Watching all this made the selection of Dubai seem like an inevitability, a foregone conclusion – a no-brainer.

But there is something fundamental to this process that organisations and their communications teams can learn from. Dubai delivers. The booming retail landscape, the perpetually transforming civic infrastructure, the Metro, the landmarks, the cityscape, the expanding tourism development, the festivals, the celebrations, the spectacular events, have made Dubai a world-class destination. The hype is backed up by hard facts.

Now that celebrations have subsided, the Expo 2020 is no longer an aspiration but a big, looming fact. The hard graft of bringing this brilliantly conceived world event to life is already on course.

Much of what will be happening over the next seven years will be taking place behind the scenes, behind closed doors and behind hoardings. What we will see is what is communicated to us and there is no doubt that communications played an essential role in making Dubai the first Arab city ever to host a World Expo.

You can bet that all the planners involved in this together are focused on delivering Dubai’s promise “to astonish the world in 2020”, and not the publicity that will most certainly come later on.

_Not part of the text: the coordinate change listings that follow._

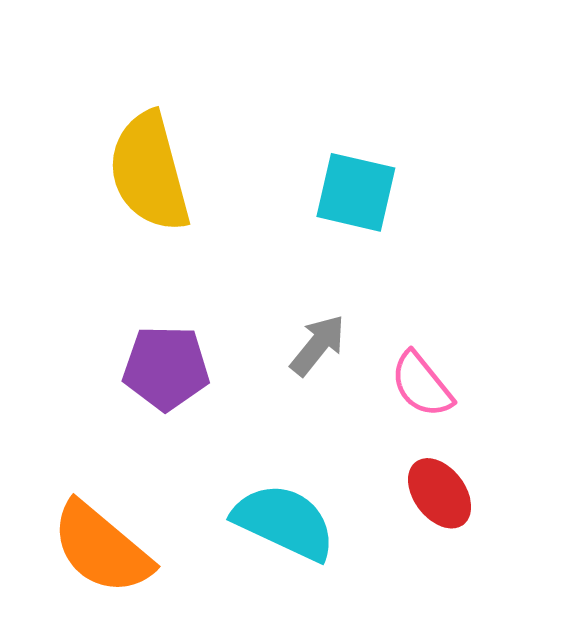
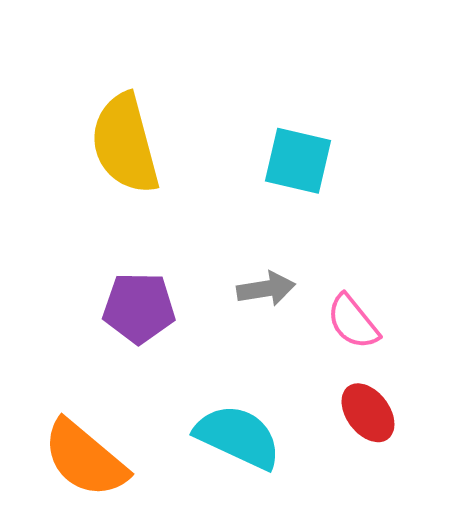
gray arrow: (318, 345) -> (266, 289), turned 42

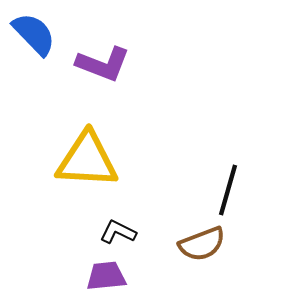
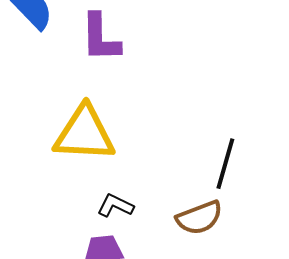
purple L-shape: (103, 64) -> (100, 38), turned 68

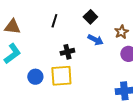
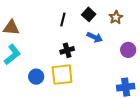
black line: (54, 21) -> (63, 19), moved
brown star: (121, 32) -> (116, 17), moved

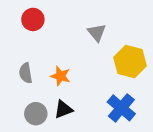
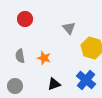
black triangle: (63, 109) -> (54, 84), moved
gray circle: (36, 114) -> (15, 86), moved

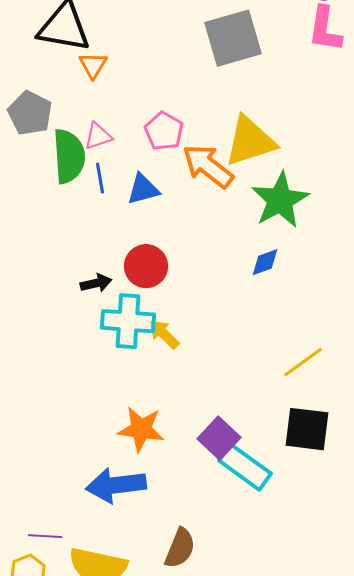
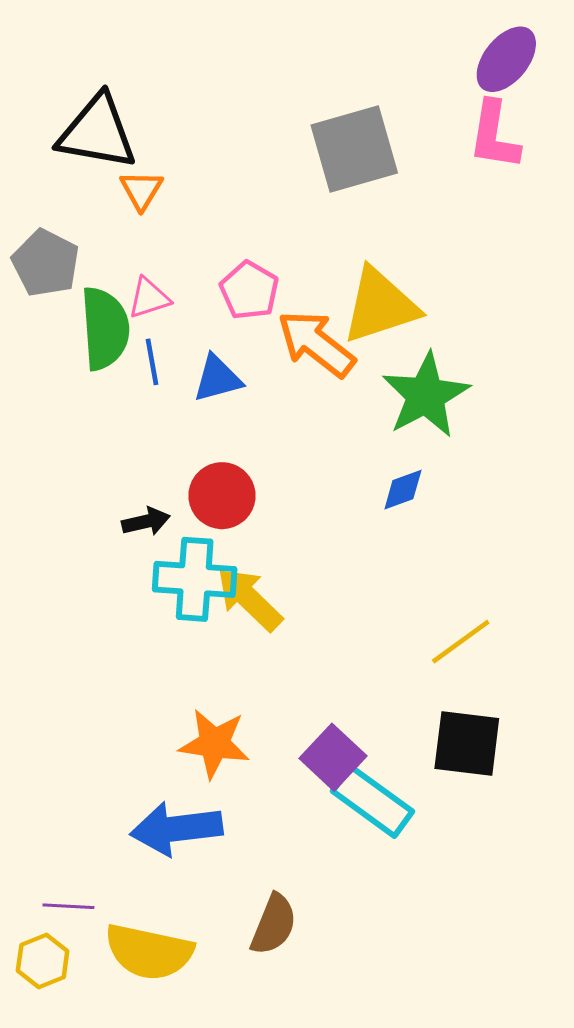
yellow arrow: (164, 334) -> (249, 599), size x1.4

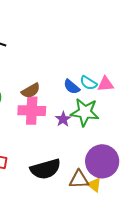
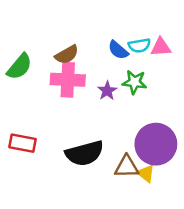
cyan semicircle: (88, 83) -> (139, 45), turned -42
green star: (85, 112) -> (135, 82), size x0.7

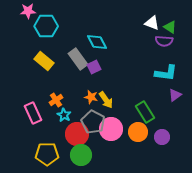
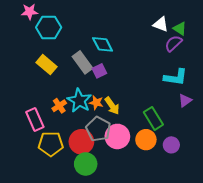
purple semicircle: (164, 41) -> (173, 43), turned 132
cyan star: (64, 115) -> (79, 100), moved, size x1.6
yellow pentagon: (47, 154) -> (51, 144), moved

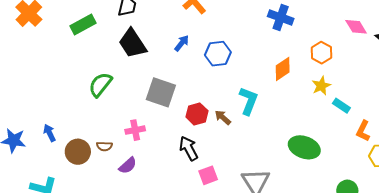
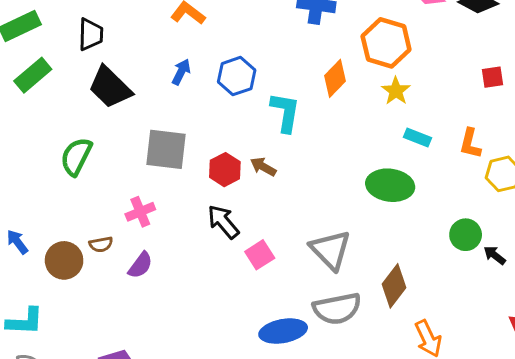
orange hexagon: (321, 53) -> (386, 43), size x1.5
cyan L-shape: (248, 101) -> (285, 112), moved
cyan rectangle: (341, 106) -> (417, 138), moved

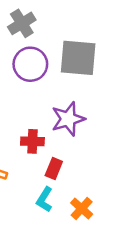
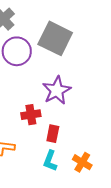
gray square: (78, 58) -> (55, 38), turned 32

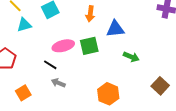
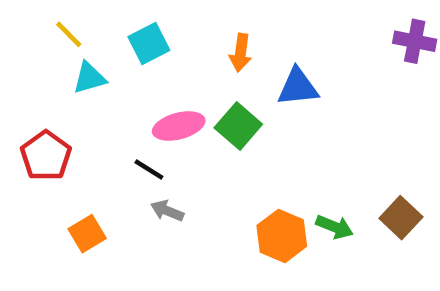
green square: (89, 46) -> (238, 126), turned -36
green arrow: (131, 57) -> (334, 227), moved

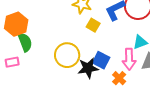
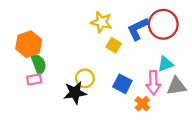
yellow circle: (67, 55) -> (85, 78), size x0.7
pink rectangle: (12, 62) -> (34, 79), moved
black star: (88, 68) -> (75, 93), moved

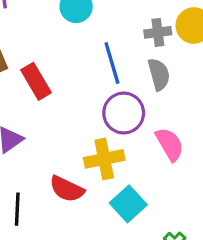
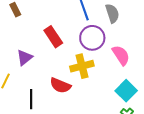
red rectangle: (36, 81) -> (53, 37), moved
cyan square: (128, 204) -> (126, 91), moved

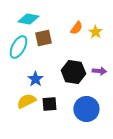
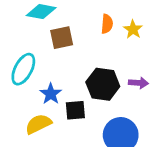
orange semicircle: (76, 28) -> (107, 24), turned -32
cyan ellipse: (18, 47) -> (23, 69), moved
black square: (49, 104) -> (75, 110), moved

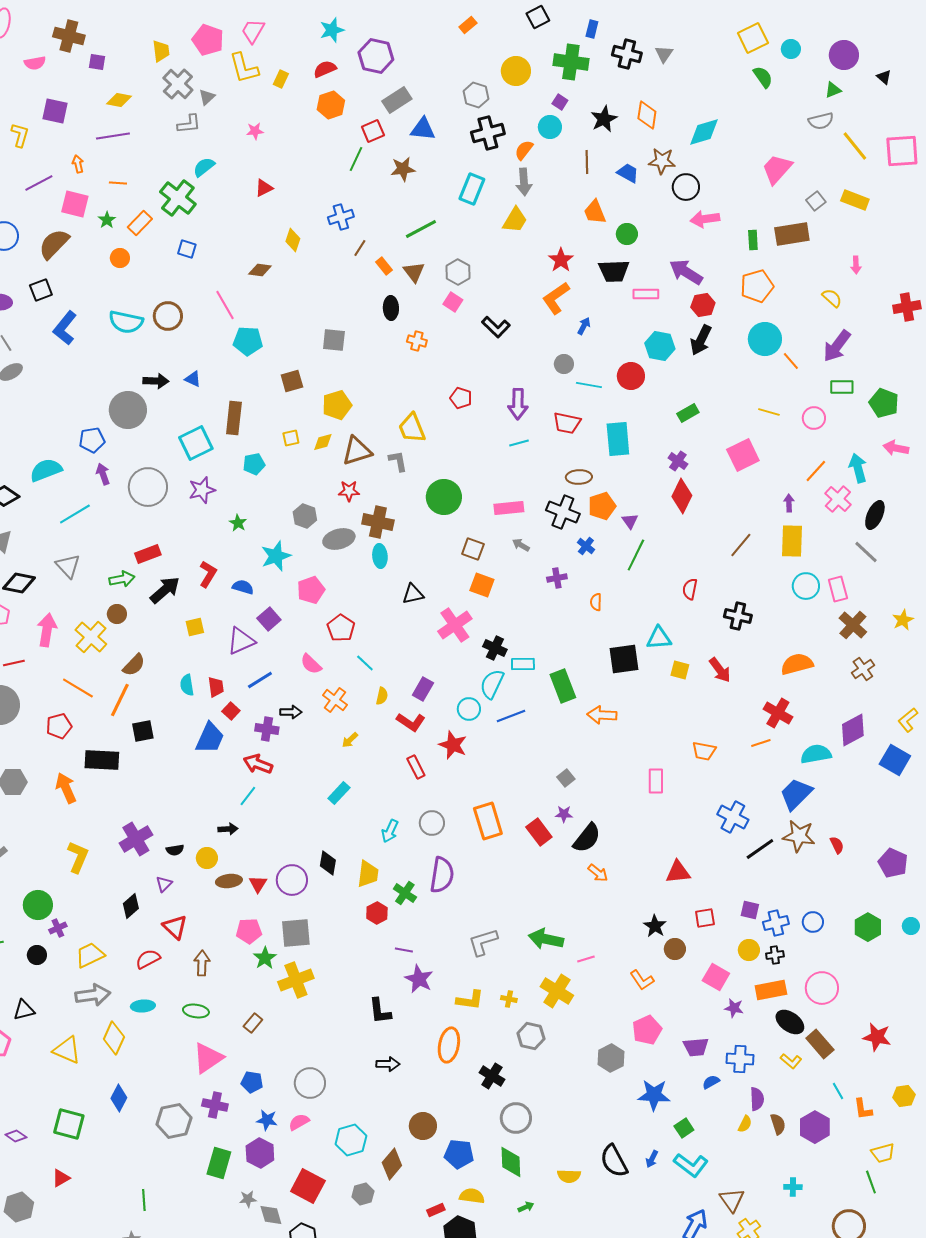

Building a strong communications profile is very much like building an Expo. It takes time, investment, planning, brilliant design, the best materials and expert contractors to bring it to life.

But without a quality brand, product or service to communicate, you’re stuck with the sow’s ear. So the lesson here is, be like Dubai, and make sure you have the silk purse first and then let the world know about it.

 

— The writer is vice-president – network affairs and UAE managing director at TRACCS Public Relations.